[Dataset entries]
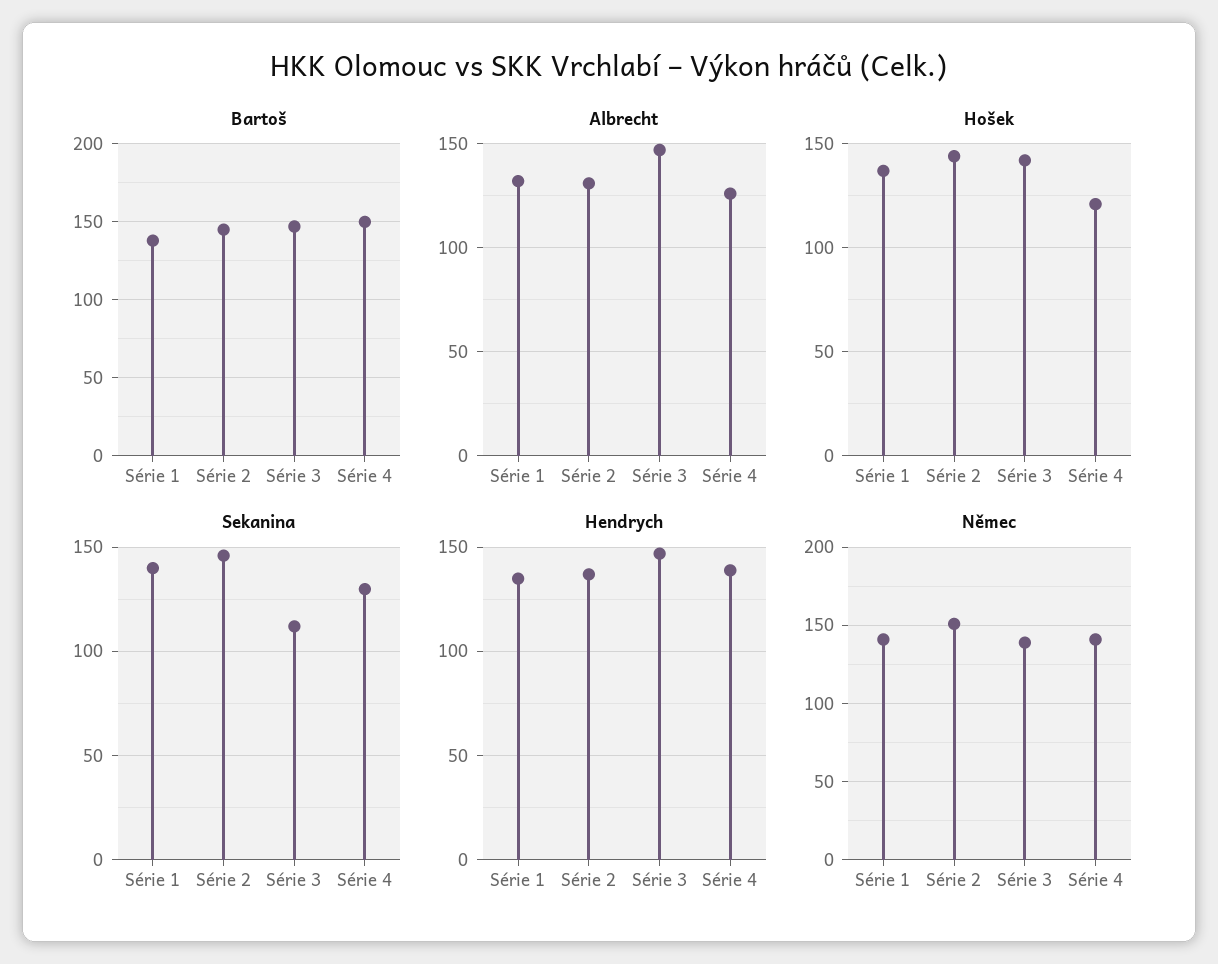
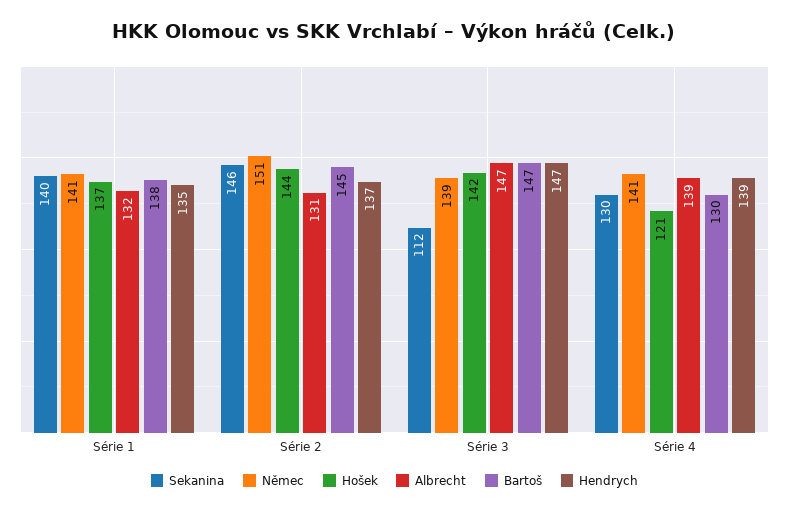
  {
    "Bartoš": {
      "Série 1": 138,
      "Série 2": 145,
      "Série 3": 147,
-     "Série 4": 150
+     "Série 4": 130
    },
    "Albrecht": {
      "Série 1": 132,
      "Série 2": 131,
      "Série 3": 147,
-     "Série 4": 125
+     "Série 4": 139
    },
    "Hošek": {
      "Série 1": 137,
      "Série 2": 144,
      "Série 3": 142,
      "Série 4": 121
    },
    "Sekanina": {
      "Série 1": 140,
      "Série 2": 146,
      "Série 3": 112,
      "Série 4": 130
    },
    "Hendrych": {
      "Série 1": 135,
      "Série 2": 137,
      "Série 3": 147,
      "Série 4": 139
    },
    "Němec": {
      "Série 1": 141,
      "Série 2": 151,
      "Série 3": 139,
      "Série 4": 141
    }
  }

__WORK TO BE COMPLETED__
Apart from the pictures, return the records exactly.

__YOUR RESPONSE__
  {
    "Bartoš": {
      "Série 1": 138,
      "Série 2": 145,
      "Série 3": 147,
-     "Série 4": 150
+     "Série 4": 130
    },
    "Albrecht": {
      "Série 1": 132,
      "Série 2": 131,
      "Série 3": 147,
-     "Série 4": 125
+     "Série 4": 139
    },
    "Hošek": {
      "Série 1": 137,
      "Série 2": 144,
      "Série 3": 142,
      "Série 4": 121
    },
    "Sekanina": {
      "Série 1": 140,
      "Série 2": 146,
      "Série 3": 112,
      "Série 4": 130
    },
    "Hendrych": {
      "Série 1": 135,
      "Série 2": 137,
      "Série 3": 147,
      "Série 4": 139
    },
    "Němec": {
      "Série 1": 141,
      "Série 2": 151,
      "Série 3": 139,
      "Série 4": 141
    }
  }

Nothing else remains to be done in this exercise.